Georges Abbou, fondateur réseau Aviva
«Même si nous avons réussi à atteindre nos objectifs en 2012, les trois derniers mois de l'année ont été très tendus. »
- 3 QUESTIONS A Bruno Gutierrez, directeur commercial et marketing de Cuisinella (groupe SALM)
L'année 2012 a été marquée par une grande tension sur l'ensemble des secteurs d'activité, comment s'en tire Cuisinella?
Le marché général du meuble s'inscrit à la baisse (environ 3 % sur 2012). Pourtant, nous avons finalement vécu une assez bonne année, car le chiffre d'affaires de notre réseau a enregistré une progression de 12 % par rapport à 2011. Nous expliquons ce succès par l'adéquation de notre offre aux attentes des clients. Le panier moyen chez Cuisinella est de 4000 à 5000 euros.
Qu'en est-il du réseau Cuisinella à ce jour?
Notre réseau totalise aujourd'hui 218 magasins et nous prévoyons, sur l'année 2013, une quinzaine d'ouvertures. Nous recevons beaucoup de candidatures. Au-delà de l'attrait de notre marque, le contexte économique incite de nombreuses personnes à vouloir changer de vie, à se lancer dans des projets professionnels. Cela nous oblige à être particulièrement sélectifs, d'abord pour protéger notre réseau, mais aussi pour protéger des personnes qui ne seraient pas armées pour se lancer dans ce genre d'aventure.
Quel est le profil idéal à vos yeux et souhaitez-vous vous développer plus particulièrement vers des régions spécifiques?
Il n'y a pas de profil idéal, mais être un manager dans l'âme est indispensable.

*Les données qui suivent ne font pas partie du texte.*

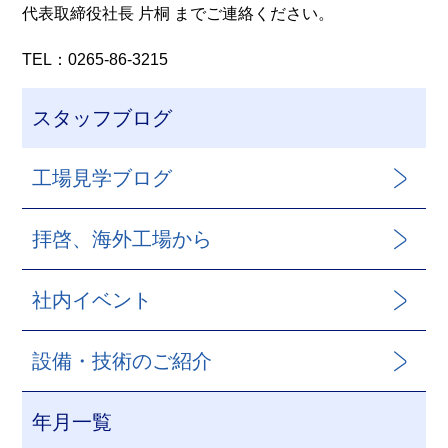
代表取締役社長 片桐 までご連絡ください。
TEL：0265-86-3215
スタッフブログ
工場見学ブログ
拝啓、海外工場から
社内イベント
設備・技術のご紹介
年月一覧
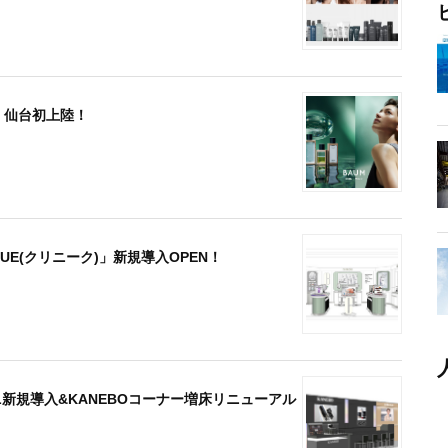
AUM」仙台初上陸！
LINIQUE(クリニーク)」新規導入OPEN！
LUNASOL新規導入&KANEBOコーナー増床リニューアル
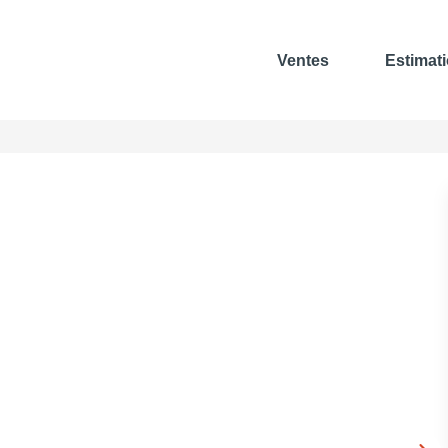
Ventes
Estimat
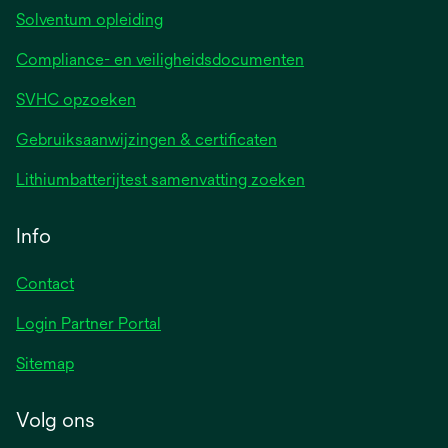
Solventum opleiding
Compliance- en veiligheidsdocumenten
SVHC opzoeken
Gebruiksaanwijzingen & certificaten
Lithiumbatterijtest samenvatting zoeken
Info
Contact
Login Partner Portal
Sitemap
Volg ons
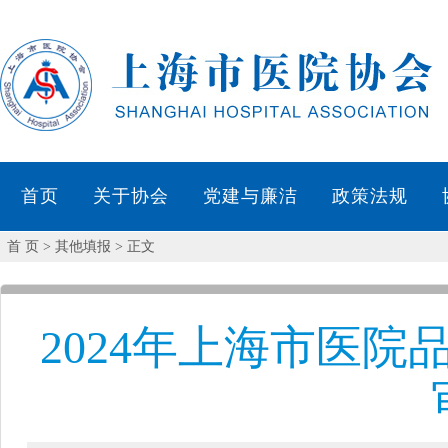
首 页
> 其他填报 > 正文
2024年上海市医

Nous ne recherchons pas des investisseurs, nous voulons des acteurs de terrain qui s'impliquent, ont le sens du client et du service. Quant à nos priorités de développement, nous sommes en retard sur Paris et la région parisienne, où nous pensons cependant que notre offre est très pertinente. Nous comptons donc étoffer notre réseau sur cette zone stratégique.